Novelist Richard Ford to read for Annual Writers Harvest

Richard Ford (Photo by J. Foley Opale)

Pulitzer Prize-winning novelist Richard Ford reads from his work at 8 p.m., Thursday, Oct. 13, in Chase Hall Lounge, Campus Avenue, Bates College.

The public is invited to attend the event, part of the Writers Harvest, the annual literary benefit to fight hunger and poverty sponsored by the national hunger organization Share Our Strength (SOS). Donations will be accepted and proceeds will benefit area food banks.

A native of Jackson, Miss., and a resident of East Boothbay, Ford is the author of eight books of fiction — five novels and three collections of stories, plus many essays. He is a regular contributor to The New Yorker and writes on cultural matters for La Repubblica.
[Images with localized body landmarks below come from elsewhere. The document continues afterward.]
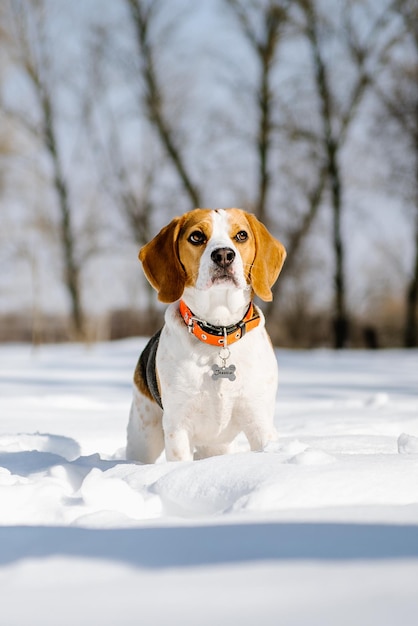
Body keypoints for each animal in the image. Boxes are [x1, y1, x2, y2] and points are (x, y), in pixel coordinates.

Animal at [125, 207, 286, 460]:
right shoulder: (178, 426)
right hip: (144, 436)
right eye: (196, 237)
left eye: (241, 235)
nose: (223, 255)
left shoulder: (260, 422)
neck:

Ford’s novel “Independence Day” (Knopf) won the 1996 Pulitzer Price for fiction, and his stories have won the PEN-Malamud Prize for distinguished contributions to the short story. New York Times critic Michiko Kakutani called Ford “one of his generation’s most eloquent voices.”

Each fall, Writers Harvest invites writers to fight hunger and poverty by reading from their works at bookstores, college campuses and community centers around the country. SOS distributes 100 percent of event donations to statewide anti-hunger and anti-poverty efforts. Since its inception in 1992, SOS’s Writers Harvest has raised more than $800,000 for the fight against hunger.

Ford’s reading is sponsored by the Department of English.